## Required action
Considering every line below, count those with the word "pinky" and give only the result.

## Records for this exercise

——

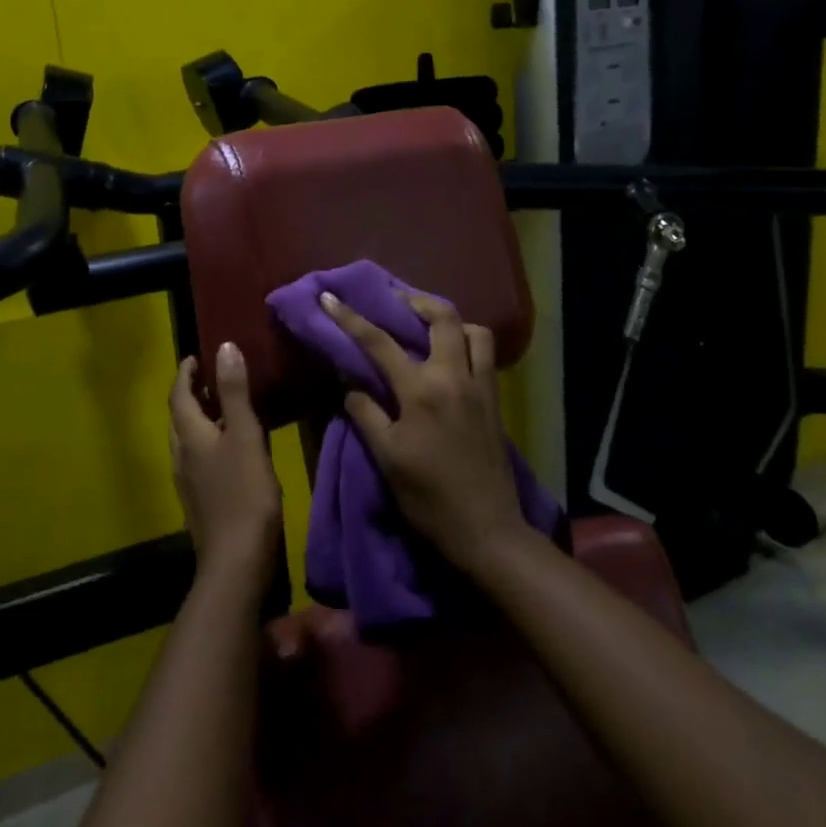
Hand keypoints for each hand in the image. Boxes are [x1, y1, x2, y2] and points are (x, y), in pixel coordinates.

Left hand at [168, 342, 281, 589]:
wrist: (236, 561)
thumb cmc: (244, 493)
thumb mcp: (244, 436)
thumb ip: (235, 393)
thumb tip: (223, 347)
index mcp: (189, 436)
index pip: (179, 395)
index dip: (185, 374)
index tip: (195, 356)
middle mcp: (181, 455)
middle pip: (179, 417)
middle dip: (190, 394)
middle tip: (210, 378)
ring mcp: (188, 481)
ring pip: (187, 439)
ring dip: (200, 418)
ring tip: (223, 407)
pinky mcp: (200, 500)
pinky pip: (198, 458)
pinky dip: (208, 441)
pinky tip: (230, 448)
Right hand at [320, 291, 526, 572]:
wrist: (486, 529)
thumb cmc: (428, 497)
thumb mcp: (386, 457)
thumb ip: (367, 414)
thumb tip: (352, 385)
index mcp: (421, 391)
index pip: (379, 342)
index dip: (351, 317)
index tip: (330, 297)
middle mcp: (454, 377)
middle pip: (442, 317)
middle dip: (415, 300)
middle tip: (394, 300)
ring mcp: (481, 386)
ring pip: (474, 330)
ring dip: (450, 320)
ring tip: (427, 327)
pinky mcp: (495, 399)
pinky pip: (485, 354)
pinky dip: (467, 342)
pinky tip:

——

## Task answer
8